Source: ai-research/similarweb-why-competitors-dominate-ai-search-2026-06-30.md — Similarweb (https://www.similarweb.com/blog/marketing/geo/why-competitors-dominate-ai-search)
Similarweb’s Shai Belinsky argues that generative AI search engines disproportionately surface brands that are already well-established, frequently referenced, and easy to summarize — so competitors often dominate AI answers through accumulated authority rather than superior on-page optimization. The piece reframes GEO and AEO as visibility-and-measurement disciplines layered onto existing SEO, not a separate motion, and stresses that off-site presence and prompt intent drive which brands AI systems choose to feature.
Key Takeaways
- Generative AI search favors sources that are already established, frequently referenced, and easy to summarize — authority, repetition, and clarity outweigh perfect on-page SEO.
- Off-site visibility is critical: brands cited on the publishers and listicles AI relies on can appear across dozens of AI answers without producing any new content themselves.
- “Prompt intent matters more than most teams expect” — how a query is framed shapes which sources get cited more than page-level optimization does.
- GEO/AEO are not standalone on-site exercises; they clarify where existing SEO, content, and brand effort should be focused.
- AI search is an input to SEO strategy, not a parallel strategy — successful teams fold AI visibility into one motion alongside traditional organic data.
- Recommended discipline: track AI brand visibility/influence as KPIs, run AI citation gap analysis before creating content, and use prompt-intent analysis to prioritize which pages to update.
Why AI Favors Incumbents
- Core mechanism: generative AI platforms tend to favor sources that are already well-established, frequently referenced, and easy to summarize.
- Authority, repetition, and clarity matter more than perfect on-page optimization.
- Off-site citations do the heavy lifting — appearing in the third-party sources AI consistently relies on can lift a brand across many answers without any new owned content.
- Example: in a sustainability-focused campaign, prompts repeatedly cited fashion publishers and curated listicles; brands featured on those sites benefited across dozens of AI answers without creating new content themselves.
- Takeaway: GEO and AEO are not purely on-site exercises — off-site visibility plays a critical role in how AI systems decide which brands to feature.
- This creates a structural incumbency advantage: brands with existing authority and broad third-party coverage are favored over newer entrants regardless of on-page polish. ^[inferred]
Prompt Intent > On-Page
- “Prompt intent matters more than most teams expect.”
- The intent behind a prompt shapes which sources an AI surfaces — so the same brand can win or lose depending on how a query is framed.
- Practical implication: prioritize prompts and themes that influence consideration, not just awareness.
- Use prompt-intent analysis to guide which pages need updates or expansion, rather than optimizing pages in isolation. ^[inferred]
AI Search Is an Input to SEO, Not a Parallel Strategy
What GEO/AEO actually do: clarify how discovery is changing and where existing SEO, content, and brand efforts should be focused.
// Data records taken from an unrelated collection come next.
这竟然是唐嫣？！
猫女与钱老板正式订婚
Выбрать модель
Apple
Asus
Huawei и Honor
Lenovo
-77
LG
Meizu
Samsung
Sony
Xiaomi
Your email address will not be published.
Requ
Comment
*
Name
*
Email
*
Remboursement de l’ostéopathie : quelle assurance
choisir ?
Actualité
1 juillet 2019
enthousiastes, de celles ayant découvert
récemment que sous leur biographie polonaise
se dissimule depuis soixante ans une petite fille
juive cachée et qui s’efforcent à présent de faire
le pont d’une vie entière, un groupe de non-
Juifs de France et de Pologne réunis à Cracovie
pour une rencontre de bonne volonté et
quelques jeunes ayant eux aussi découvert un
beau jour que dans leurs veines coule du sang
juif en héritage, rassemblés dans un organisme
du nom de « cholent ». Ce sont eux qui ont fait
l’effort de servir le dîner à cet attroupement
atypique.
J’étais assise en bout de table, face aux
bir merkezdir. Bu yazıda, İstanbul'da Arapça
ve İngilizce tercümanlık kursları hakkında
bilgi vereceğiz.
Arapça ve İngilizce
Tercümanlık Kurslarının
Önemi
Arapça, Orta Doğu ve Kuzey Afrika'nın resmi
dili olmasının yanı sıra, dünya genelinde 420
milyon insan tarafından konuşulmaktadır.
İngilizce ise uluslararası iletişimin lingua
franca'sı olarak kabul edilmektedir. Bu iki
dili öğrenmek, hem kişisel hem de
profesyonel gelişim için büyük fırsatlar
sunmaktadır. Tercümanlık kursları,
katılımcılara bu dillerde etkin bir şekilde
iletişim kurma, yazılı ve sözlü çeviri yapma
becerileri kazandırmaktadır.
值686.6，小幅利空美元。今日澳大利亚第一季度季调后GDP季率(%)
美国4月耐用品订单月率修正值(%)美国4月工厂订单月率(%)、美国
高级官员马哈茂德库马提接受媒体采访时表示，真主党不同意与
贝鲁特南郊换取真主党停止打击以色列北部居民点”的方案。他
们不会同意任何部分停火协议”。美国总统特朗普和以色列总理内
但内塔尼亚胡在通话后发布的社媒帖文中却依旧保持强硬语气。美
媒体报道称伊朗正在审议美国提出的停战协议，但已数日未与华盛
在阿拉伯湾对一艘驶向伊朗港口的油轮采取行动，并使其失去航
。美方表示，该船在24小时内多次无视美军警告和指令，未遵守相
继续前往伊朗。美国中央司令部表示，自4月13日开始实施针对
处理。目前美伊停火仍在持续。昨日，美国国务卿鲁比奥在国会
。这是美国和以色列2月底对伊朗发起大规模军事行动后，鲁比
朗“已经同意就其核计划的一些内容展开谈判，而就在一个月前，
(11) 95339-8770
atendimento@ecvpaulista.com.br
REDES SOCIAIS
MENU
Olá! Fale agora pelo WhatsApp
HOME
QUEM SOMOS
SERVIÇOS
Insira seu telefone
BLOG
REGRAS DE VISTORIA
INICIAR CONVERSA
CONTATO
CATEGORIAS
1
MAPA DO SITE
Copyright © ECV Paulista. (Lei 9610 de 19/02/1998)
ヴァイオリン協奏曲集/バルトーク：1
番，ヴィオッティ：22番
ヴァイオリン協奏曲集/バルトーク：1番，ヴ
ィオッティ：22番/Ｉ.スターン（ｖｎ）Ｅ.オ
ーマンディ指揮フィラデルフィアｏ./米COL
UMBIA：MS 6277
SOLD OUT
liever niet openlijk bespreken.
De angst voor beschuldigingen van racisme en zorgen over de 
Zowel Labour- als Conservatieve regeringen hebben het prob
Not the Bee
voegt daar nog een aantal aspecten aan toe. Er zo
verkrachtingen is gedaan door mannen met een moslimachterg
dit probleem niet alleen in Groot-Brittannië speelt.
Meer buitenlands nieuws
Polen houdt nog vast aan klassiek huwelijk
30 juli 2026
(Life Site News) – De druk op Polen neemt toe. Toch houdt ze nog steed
The recommended workflow:
- Use AI visibility data to understand where competitors dominate specific topics and intents.
- Prioritize prompts and themes that influence consideration, not just awareness.
- Strengthen presence in the sources AI consistently relies on.
- Treat AI search as another signal layer alongside traditional organic data.
What success typically looks like:
- Track AI brand visibility and influence as GEO KPIs alongside traditional SEO metrics.
- Perform AI citation gap analysis before creating new content.
- Use prompt-intent analysis to guide which pages need updates or expansion.
- Invest in off-site visibility only where AI clearly relies on external sources.
- Let AI traffic data inform where budget shifts are justified.
Final thesis: AI search does not require a new discipline or a separate motion. Teams that succeed treat AI search as an input into SEO strategy, not a parallel strategy. (The piece links to a companion, “How to Adapt Your SEO Budget for AI Search Optimization.“)
Try It
- Run an AI citation gap analysis for your top consideration-stage topics before commissioning new content — find where competitors are cited and you are not.
- Map the off-site sources (publishers, listicles, directories) AI repeatedly cites in your category, then pursue placement on those specifically rather than broad link-building. ^[inferred]
- Add AI brand visibility and share-of-citation to your SEO KPI dashboard alongside rankings and organic traffic.
- Group target prompts by intent (awareness vs. consideration) and prioritize consideration-stage prompts for page updates.